It is easy to find cases where OOO is better, and cases where static is better. The only fundamental resolution of your question is measurement of real programs, and we’re not far enough along for that.
To take your particular example: MEM++ will only have visible impact if MEM is in DRAM and MEM++ is executed frequently. That combination is something of an oxymoron: if it is accessed frequently it will be in cache, and if it isn’t then the memory stall will happen but its effect will be in the noise. So the case we have to worry about is when there are lots of different MEMs that are individually infrequently accessed but collectively matter. That’s a description of a “working set”; it is important that the working set fit in cache, or performance dies on any machine. The Mill pays a lot of attention to working set: the high entropy code, backless memory, streamers, whatnot.
Now if MEM is in fact coming from DRAM then OOO doesn’t buy much. Yes, it can execute ahead of the stall, but in practice in general-purpose code an OOO machine runs out of one resource or another quickly, and the DRAM stall happens anyway. (An exception is when there is a ton of independent unrelated ops available, as in BLAS benchmarks or any other code that SIMDs well – but that’s not your case and we do as well as OOO on that kind of code anyway).
So let’s get more realistic and say that both the OOO and the Mill have the working set in the (LLC) cache, and that MEM is unrelated to what is following after the return. Then yes, Mill deferred loads won’t help, because the function is doing nothing but the increment, while the OOO deferral of execution will help because the increment can be overlapped with the caller – so long as nothing happens to drain the pipe, like an interrupt or mispredict. Like I said, it’s easy to find bounded cases where OOO is better.

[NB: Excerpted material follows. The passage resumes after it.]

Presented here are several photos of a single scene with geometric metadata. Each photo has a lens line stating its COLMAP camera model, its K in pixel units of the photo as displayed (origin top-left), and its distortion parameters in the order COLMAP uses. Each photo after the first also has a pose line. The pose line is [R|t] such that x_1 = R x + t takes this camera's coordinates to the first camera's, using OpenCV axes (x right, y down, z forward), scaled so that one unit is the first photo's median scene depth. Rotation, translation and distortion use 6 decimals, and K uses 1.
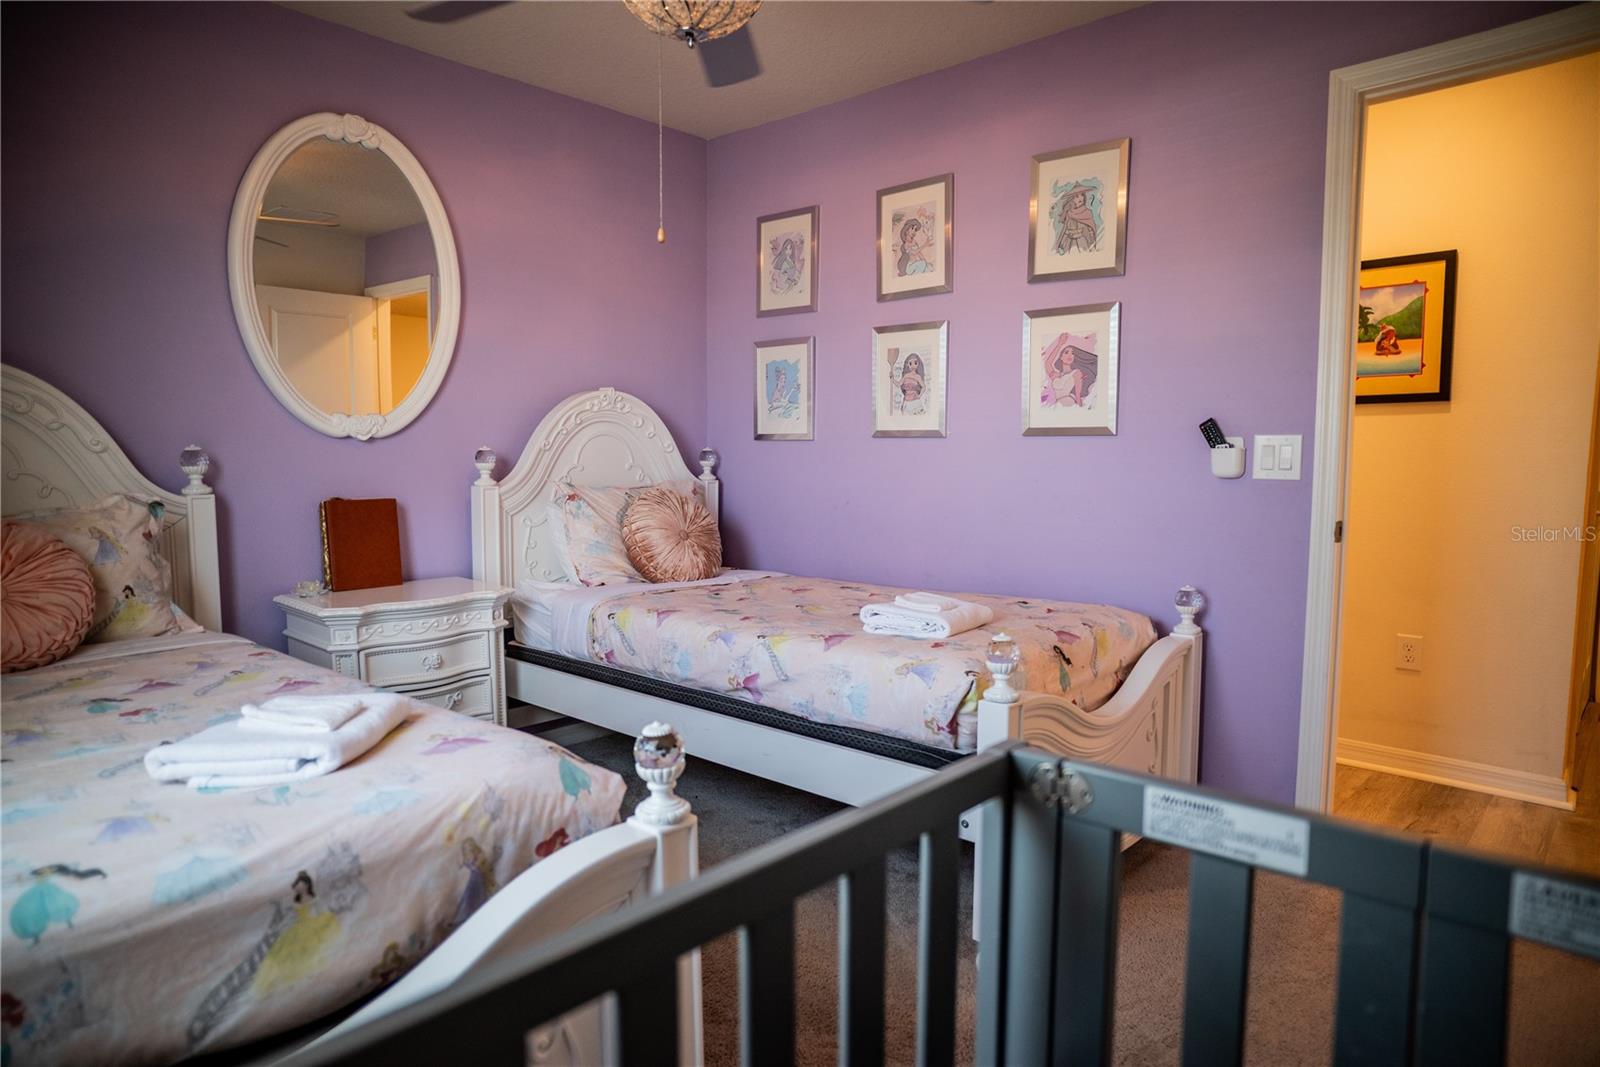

But customers don’t care about cases, they care about whole programs. You hypothesize that the MEM++ function cannot be inlined. Well, sure, but if you cared about your performance why would you prevent inlining? And there are system-level tradeoffs to consider: in this case OOO might save a 10-cycle LLC delay, but then the cost is a 15 cycle mispredict stall – evey time – instead of the Mill’s five cycle, and a heat/power budget that prevents adding another core or two that the Mill can have.
In some cases CPU engineering provides absolute guarantees that one approach is better than another: more instruction cache at the same power and latency is better, for example. But other matters are complex tradeoffs, for which the design answers often boil down to a seat-of-the-pants feeling that “real programs don’t do that”.
We can’t wait to publish our tool chain and sim so people can actually measure real programs. No doubt we will find that some of the things we thought were cool ideas turn out to not buy much, and we will find unsuspected bottlenecks. Measurement will tell. As we have long said as a sort of inside joke: “Only Mr. Sim knows!”